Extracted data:
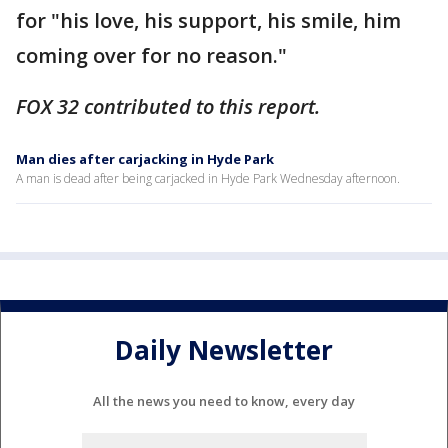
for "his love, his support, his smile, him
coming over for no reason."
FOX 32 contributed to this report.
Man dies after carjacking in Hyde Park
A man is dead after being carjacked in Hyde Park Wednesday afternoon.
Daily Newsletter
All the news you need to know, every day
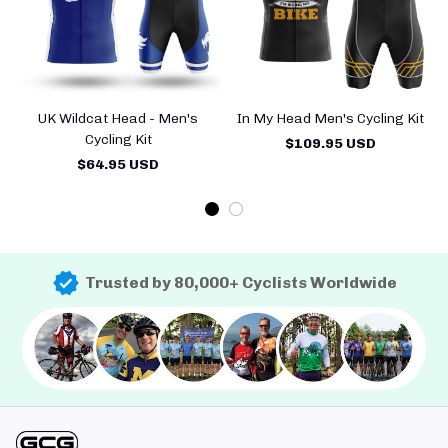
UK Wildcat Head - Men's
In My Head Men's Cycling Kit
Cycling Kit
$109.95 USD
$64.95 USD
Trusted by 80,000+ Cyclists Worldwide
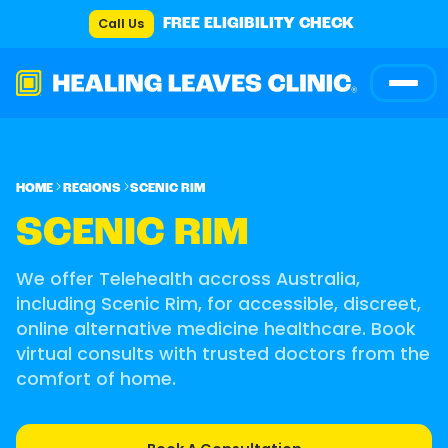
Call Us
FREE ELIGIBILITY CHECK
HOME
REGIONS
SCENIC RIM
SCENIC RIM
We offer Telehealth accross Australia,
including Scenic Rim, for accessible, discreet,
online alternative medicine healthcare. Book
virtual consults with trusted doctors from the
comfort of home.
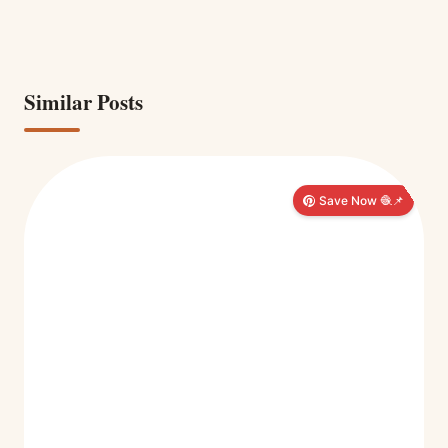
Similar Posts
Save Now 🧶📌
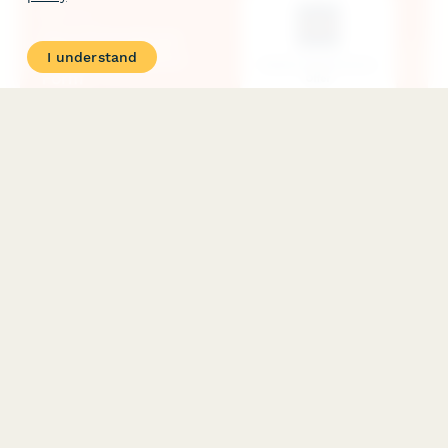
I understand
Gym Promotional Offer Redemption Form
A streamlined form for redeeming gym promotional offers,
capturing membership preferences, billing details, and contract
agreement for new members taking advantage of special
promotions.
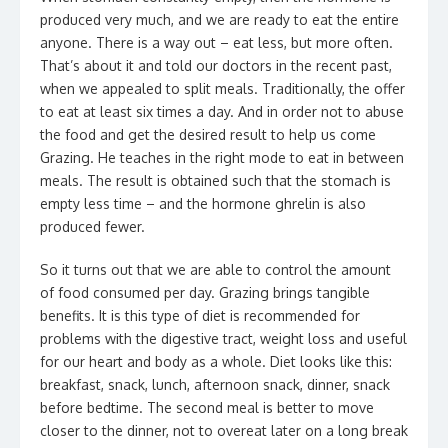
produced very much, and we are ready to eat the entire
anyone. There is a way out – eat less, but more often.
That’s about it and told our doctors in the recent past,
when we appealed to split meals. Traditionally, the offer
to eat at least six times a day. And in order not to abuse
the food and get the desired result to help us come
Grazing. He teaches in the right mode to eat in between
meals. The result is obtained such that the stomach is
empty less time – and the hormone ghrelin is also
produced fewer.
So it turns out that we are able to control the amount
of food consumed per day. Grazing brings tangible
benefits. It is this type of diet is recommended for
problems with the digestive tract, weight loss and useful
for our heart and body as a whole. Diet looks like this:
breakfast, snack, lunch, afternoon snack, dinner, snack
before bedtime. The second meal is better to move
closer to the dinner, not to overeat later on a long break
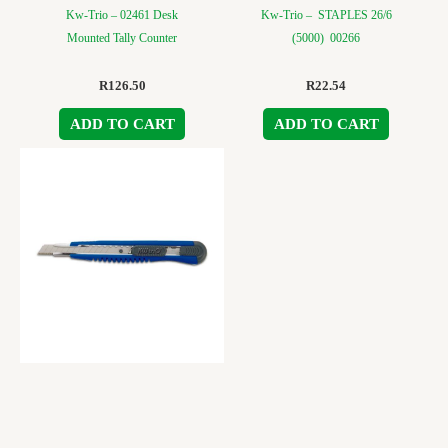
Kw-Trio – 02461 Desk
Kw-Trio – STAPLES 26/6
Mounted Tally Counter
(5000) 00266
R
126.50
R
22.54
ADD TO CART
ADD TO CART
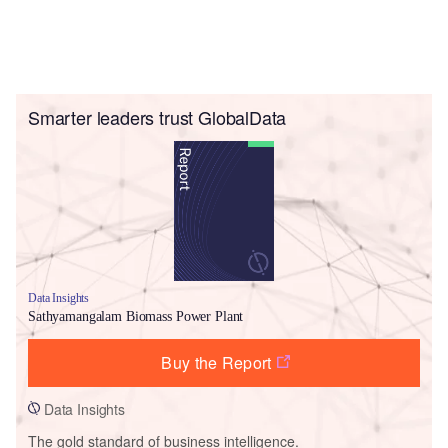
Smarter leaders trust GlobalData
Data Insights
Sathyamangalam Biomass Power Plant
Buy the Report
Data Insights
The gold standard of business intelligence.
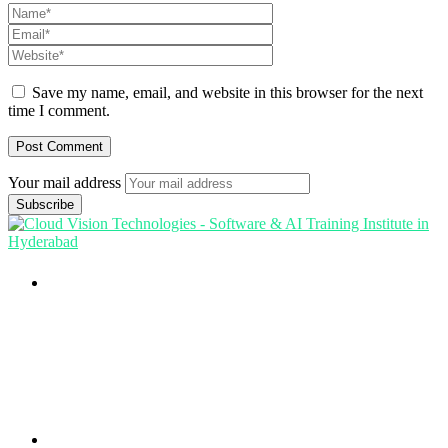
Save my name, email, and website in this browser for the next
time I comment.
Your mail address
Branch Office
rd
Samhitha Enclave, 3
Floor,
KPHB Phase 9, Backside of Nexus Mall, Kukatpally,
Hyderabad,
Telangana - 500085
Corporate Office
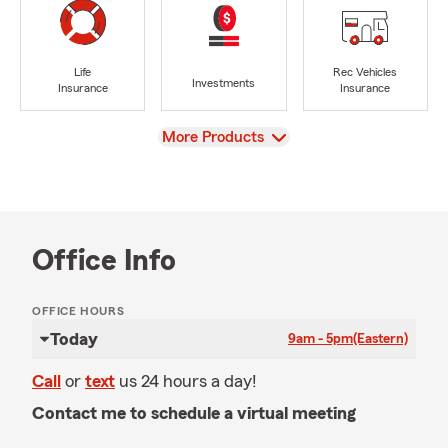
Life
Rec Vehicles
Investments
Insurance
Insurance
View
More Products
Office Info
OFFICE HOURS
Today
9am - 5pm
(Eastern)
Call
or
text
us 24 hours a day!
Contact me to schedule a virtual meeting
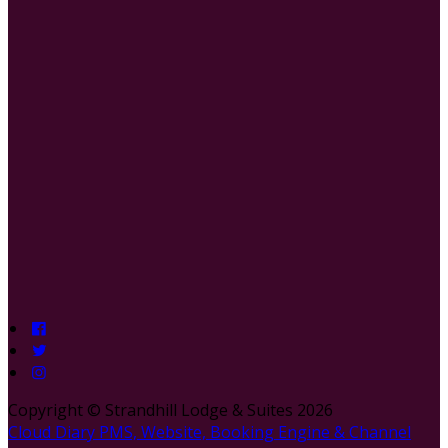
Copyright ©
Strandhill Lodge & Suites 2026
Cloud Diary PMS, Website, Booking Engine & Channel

YOUR OBJECTIVE: Arrange the data above as a Markdown table with the columns Row and Text line, giving each line of text its own numbered row and leaving out blank lines. Leave the pictures out of the answer.

ANSWER:
| Row | Text line |
|---|---|
| 1 | for "his love, his support, his smile, him |
| 2 | coming over for no reason." |
| 3 | FOX 32 contributed to this report. |
| 4 | Man dies after carjacking in Hyde Park |
| 5 | A man is dead after being carjacked in Hyde Park Wednesday afternoon. |
| 6 | Daily Newsletter |
| 7 | All the news you need to know, every day |
| 8 | UK Wildcat Head - Men's |
| 9 | In My Head Men's Cycling Kit |
| 10 | Cycling Kit |
| 11 | $109.95 USD |
| 12 | $64.95 USD |
| 13 | Trusted by 80,000+ Cyclists Worldwide |
| 14 | Call Us |
| 15 | FREE ELIGIBILITY CHECK |
| 16 | HOME |
| 17 | REGIONS |
| 18 | SCENIC RIM |
| 19 | SCENIC RIM |
| 20 | We offer Telehealth accross Australia, |
| 21 | including Scenic Rim, for accessible, discreet, |
| 22 | online alternative medicine healthcare. Book |
| 23 | virtual consults with trusted doctors from the |
| 24 | comfort of home. |
| 25 | Similar Posts |
| 26 | Save Now 🧶📌 |
| 27 | I understand |
| 28 | Gym Promotional Offer Redemption Form |
| 29 | A streamlined form for redeeming gym promotional offers, |
| 30 | capturing membership preferences, billing details, and contract |
| 31 | agreement for new members taking advantage of special |
| 32 | promotions. |
| 33 | produced very much, and we are ready to eat the entire |
| 34 | anyone. There is a way out – eat less, but more often. |
| 35 | That’s about it and told our doctors in the recent past, |
| 36 | when we appealed to split meals. Traditionally, the offer |
| 37 | to eat at least six times a day. And in order not to abuse |
| 38 | the food and get the desired result to help us come |
| 39 | Grazing. He teaches in the right mode to eat in between |
| 40 | meals. The result is obtained such that the stomach is |
| 41 | empty less time – and the hormone ghrelin is also |
| 42 | produced fewer. |
| 43 | So it turns out that we are able to control the amount |
| 44 | of food consumed per day. Grazing brings tangible |
| 45 | benefits. It is this type of diet is recommended for |
| 46 | problems with the digestive tract, weight loss and useful |
| 47 | for our heart and body as a whole. Diet looks like this: |
| 48 | breakfast, snack, lunch, afternoon snack, dinner, snack |
| 49 | before bedtime. The second meal is better to move |
| 50 | closer to the dinner, not to overeat later on a long break |
| 51 | Kw-Trio – 02461 Desk |
| 52 | Kw-Trio – STAPLES 26/6 |
| 53 | Mounted Tally Counter |
| 54 | (5000) 00266 |
| 55 | R |
| 56 | 126.50 |
| 57 | R |
| 58 | 22.54 |
| 59 | ADD TO CART |
| 60 | ADD TO CART |
| 61 | Smarter leaders trust GlobalData |
| 62 | Data Insights |
| 63 | Sathyamangalam Biomass Power Plant |
| 64 | Buy the Report |
| 65 | Data Insights |
| 66 | The gold standard of business intelligence. |
| 67 | Save my name, email, and website in this browser for the next |
| 68 | time I comment. |
| 69 | Your mail address |
| 70 | Branch Office |
| 71 | rd |
| 72 | Samhitha Enclave, 3 |
| 73 | Floor, |
| 74 | KPHB Phase 9, Backside of Nexus Mall, Kukatpally, |
| 75 | Hyderabad, |
| 76 | Telangana - 500085 |
| 77 | Corporate Office |
| 78 | Life |
| 79 | Rec Vehicles |
| 80 | Investments |
| 81 | Insurance |
| 82 | Insurance |
| 83 | View |
| 84 | More Products |
| 85 | Office Info |
| 86 | OFFICE HOURS |
| 87 | Today |
| 88 | 9am - 5pm |
| 89 | (Eastern) |
| 90 | Call |
| 91 | or |
| 92 | text |
| 93 | us 24 hours a day! |
| 94 | Contact me to schedule a virtual meeting |
| 95 | Copyright © |
| 96 | Strandhill Lodge & Suites 2026 |
| 97 | Cloud Diary PMS, Website, Booking Engine & Channel |